Jimmy, first and foremost, what "nanosecond culture" or "time sharing" culture are you a part of? Are these things really invented by the internet or are they a natural progression of increased information exposure from the internet? Whens the last time you had a "nanosecond of pleasure", or pain or anxiousness? I agree, humans have problems conceptualizing the nanosecond, which is why I don't think we can call it a new nanosecond culture.

In response to your questioning of Strate's evidence of cybertime...? How often have you spent hours on end looking up Celtics stats and checking out girls on facebook?(sorry he's my roommate I have to take low blows sometimes). Cybertime exists because people get lost in the medium and have trouble logging out of the world wide web of information.

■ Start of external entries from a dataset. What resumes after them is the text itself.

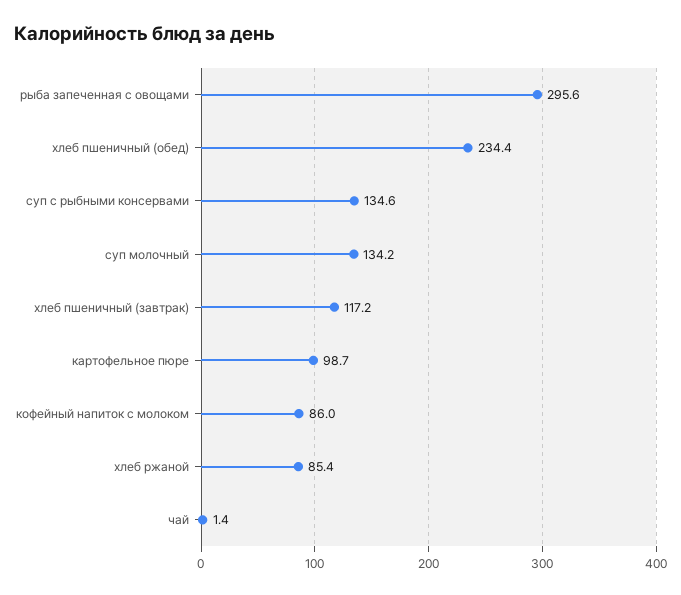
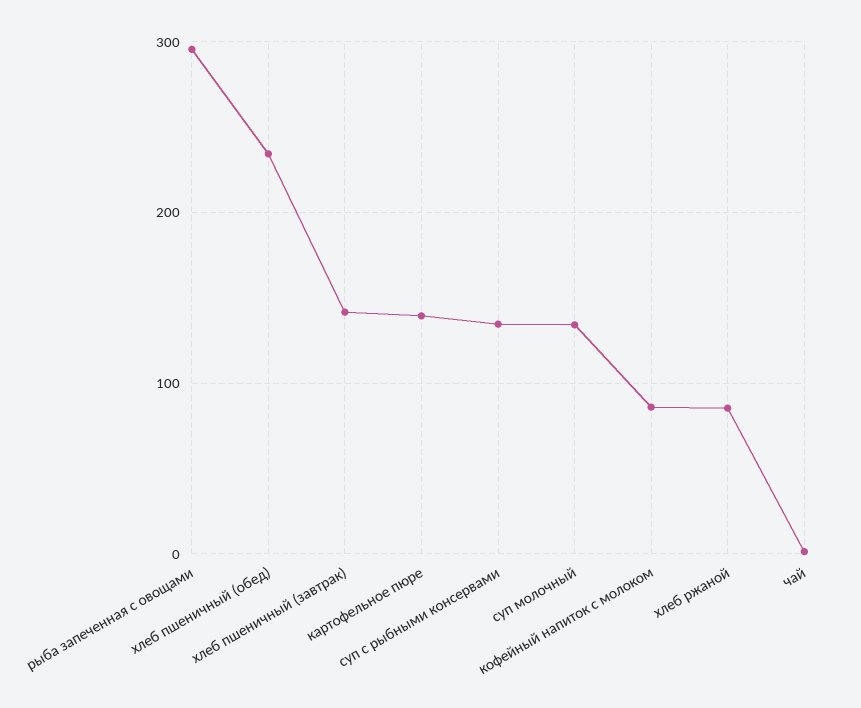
  {
    "рыба запеченная с овощами": 295.6,
    "хлеб пшеничный (обед)": 234.4,
    "суп с рыбными консервами": 134.6,
    "суп молочный": 134.2,
-   "хлеб пшеничный (завтрак)": 117.2,
+   "хлеб пшеничный (завтрак)": 140,
-   "картофельное пюре": 98.7,
+   "картофельное пюре": 140,
    "кофейный напиток с молоком": 86,
    "хлеб ржаной": 85.4,
    "чай": 1.4
  }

Not only this, but the internet provides a different genre of writing. It transcends the global clock in the sense that blogs, blurbs and websites have far less words and must be more precise than imaginative fiction novels or a 600 pg. The way that websites and new media are organized mimics graphs and articles of daily newspapers. Much more interesting and less time consuming than history books and easier to understand than abstract fiction of the 19th century or earlier (part of the reason our generation suffers from "Aliteracy", term coined by Hayes)

Lance Strate said...

All right, Luke!!! Way to go!!! In your face, Jimmy!!!

Just kidding. One thing to keep in mind is that clock time is invented, and was not with us throughout human history. For most of our history, we pretty much measured time by the natural environment, sunrise and sunset, phases of the moon, the seasons. Living in clock time is part of modernity, but now we're moving into something somewhat different, and it's worth considering what the differences are.